Micron executives continue to predict a future ripe with the opportunity for the company, even as financial markets appear to be less bullish on how the company will perform in the near future.

Last week, Micron held its 2015 Summer Analyst Day, where it provided a state of the union and where it's headed. Executives echoed much of what they said in a spring update and its most recent quarterly results.

The turbulence the company faced from slowing PC shipments has affected its DRAM business, acknowledged Micron CEO D. Mark Durcan during the event. "It really caught a number of us by surprise, but it's not a cataclysmic cycle," he said. Despite the PC slowdown, Micron is forecasting 25% growth for its DRAM business in 2015 and 24% in 2016.

Durcan also emphasized the diversification of end markets as a reason to be positive going forward. "It's created a situation where memory makers have a lot more opportunity to differentiate themselves and their offerings." Micron foresees this diversification of demand through 2019 with continued growth in mobile and enterprise markets as the client segment further declines. Durcan said embedded markets, such as automotive and industrial, remain steady.

Micron expects its recent investments in manufacturing and technology efficiencies to really start paying off in 2016. "We feel pretty good about continuing to invest through these cycles," said Durcan. "We believe there is continued growth ahead."

A significant part of that growth will be in NAND, said Micron president Mark Adams, with opportunities in SSDs and mobile. He noted the NAND market is more turbulent than the DRAM segment, and talked about the diversification of the memory business and Micron's presence in the networking, automotive and mobile segments. Adams also emphasized the company has not been a legacy memory business for the past few years. It's more than just silicon, he said; it's also about how it's packaged and the supporting software.

The memory business has changed, it hasn't changed as dramatically so much has shifted, Jim Handy, principal analyst with Objective Analysis, told EE Times in a telephone interview following the event. "The business has changed from being single-focused to being broader focused.
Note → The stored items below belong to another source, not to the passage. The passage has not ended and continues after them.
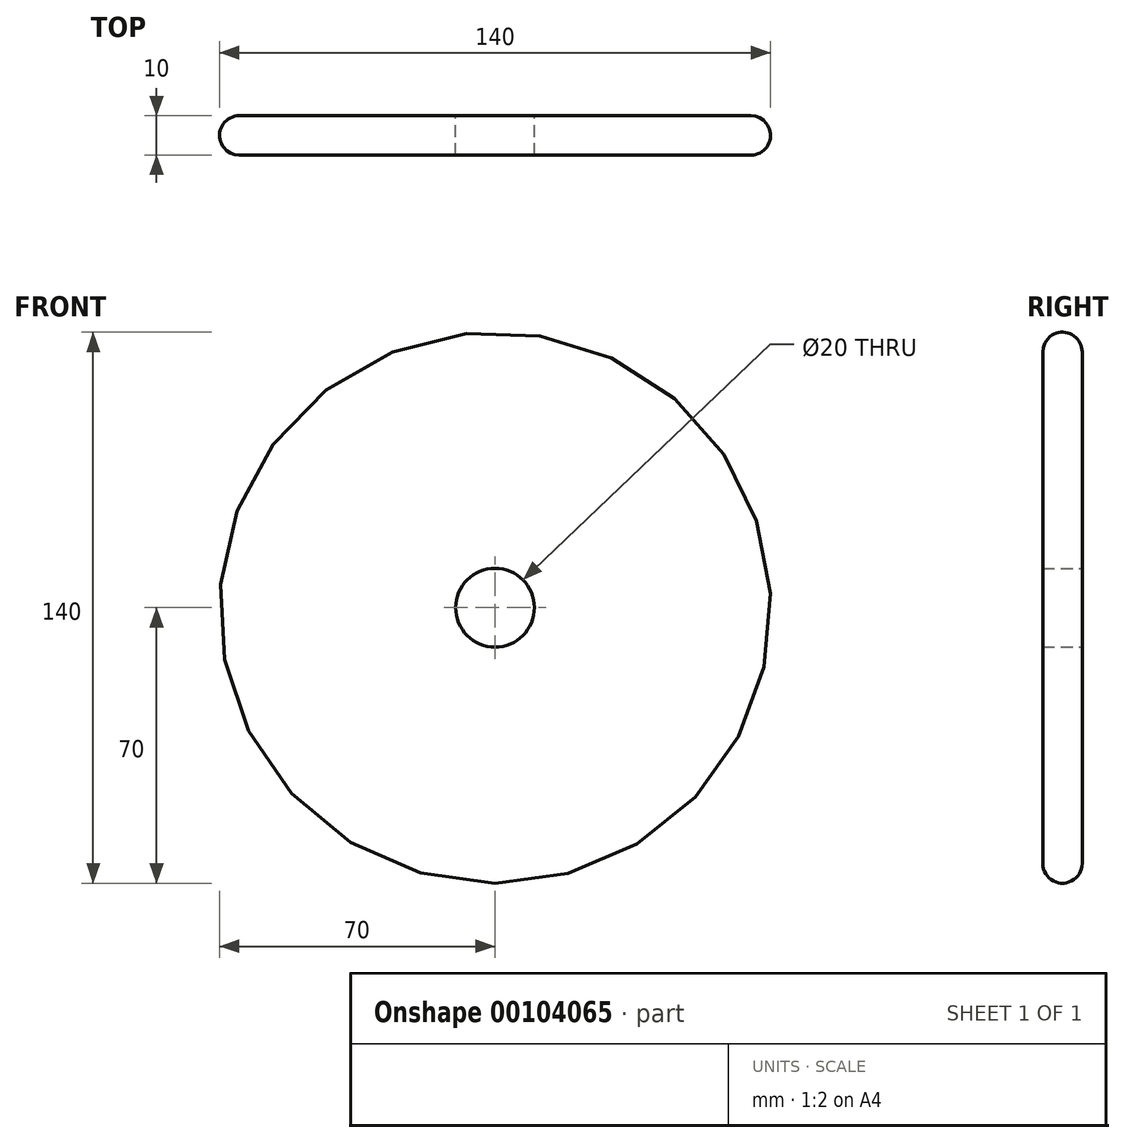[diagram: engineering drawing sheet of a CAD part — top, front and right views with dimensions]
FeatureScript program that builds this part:
annotation { "Feature Type Name" : "Feature", "Feature Type Description" : "" }
export const myFeature = defineFeature(function(context is Context, id is Id, definition is map)
    precondition{}
    {
        {
            var Q0;
            Q0=qCreatedBy(makeId("Front.planeOp"),FACE);
            var sketch = newSketch(context, id + "F0", { "sketchPlane" : qUnion([Q0])});
            skCircle(sketch, "E0", {"center": v(0, 0) * mm, "radius": 70 * mm});
            skCircle(sketch, "E1", {"center": v(0, 0) * mm, "radius": 10 * mm});
            skLineSegment(sketch, "E2.bottom", {"start": v(0, 70) * mm, "end": v(0, 70) * mm});
            skLineSegment(sketch, "E2.top", {"start": v(0, 0) * mm, "end": v(0, 0) * mm});
            skLineSegment(sketch, "E2.left", {"start": v(0, 70) * mm, "end": v(0, 0) * mm});
            skLineSegment(sketch, "E2.right", {"start": v(0, 70) * mm, "end": v(0, 0) * mm});
            skPoint(sketch, "E2.middle", {"position": v(0, 35) * mm});
            skSolve(sketch);
        }
        {
            var Q0;
            Q0=makeQuery(id+"F0.imprint","IMPRINT",FACE,{"disambiguationData":[TD([[makeQuery(id+"F0.imprint","IMPRINT",EDGE,{"derivedFrom":sQuery(id+"F0.wireOp",EDGE,"E0")}),1.0]])]});
            extrude(context, id + "F1", {"entities" : qUnion([Q0]), "depth" : 10 * mm});
        }
        {
            var Q0;
            Q0=makeQuery(id+"F1.opExtrude","CAP_EDGE",EDGE,{"disambiguationData":[OSD([sQuery(id+"F0.wireOp",EDGE,"E0")])],"isStart":false});
            var Q1;
            Q1=makeQuery(id+"F1.opExtrude","CAP_EDGE",EDGE,{"disambiguationData":[OSD([sQuery(id+"F0.wireOp",EDGE,"E0")])],"isStart":true});
            fillet(context, id + "F2", {"entities" : qUnion([Q0, Q1]), "radius" : 5 * mm, "tangentPropagation" : true, "allowEdgeOverflow" : false});
        }
    });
That said, there are certain parts that were with us in yesteryear and no longer with us now." Rather than being a PC and video memory business, said Handy, who attended the analyst day event, it's now a PC and mobile business.

In addition, he said, despite all of the different places memory can go now and the interesting opportunities in the memory business, "packaging is not as innovative as the chips themselves."

Handy's observation was that financial analysts were not as excited about the future of Micron as company executives were. He said there were many questions surrounding its 3D NAND technology, such as how many bits and how many layers. "If you can't make it, it doesn't matter," he said, noting that it's not in production yet, and that no one, including Samsung, yet knows how to make 3D NAND yield well, although Micron is bullish on it.

Scott DeBoer, Micron's VP of research and development, laid out the company's forward looking technologies, which include 3D NAND, Hybrid Memory Cube and 3D XPoint; Handy noted there was no mention of the Automata processor. The company and its partner Intel have yet to provide greater detail as to what's under the hood of 3D XPoint.

DeBoer said Micron's current key technology priorities include continuing yield and volume ramp of 3D NAND with enablement of its second generation 3D NAND in its Singapore fab; first wafers from the fab's expansion are due out next summer. On the DRAM front, Micron's 20nm yield is progressing to plan, he said.

From a technology perspective, Handy said Micron is focusing on the right things. "The most important thing is they have invested to catch up with the process leaders in DRAM." He said Micron had fallen behind in that area, making its costs higher.

Micron has been an opportunistic company and takes the higher price for its product whenever possible, Handy said, which has been to its benefit. However, "it's always wanted to be more diversified than it is, but it has not become a very diverse company."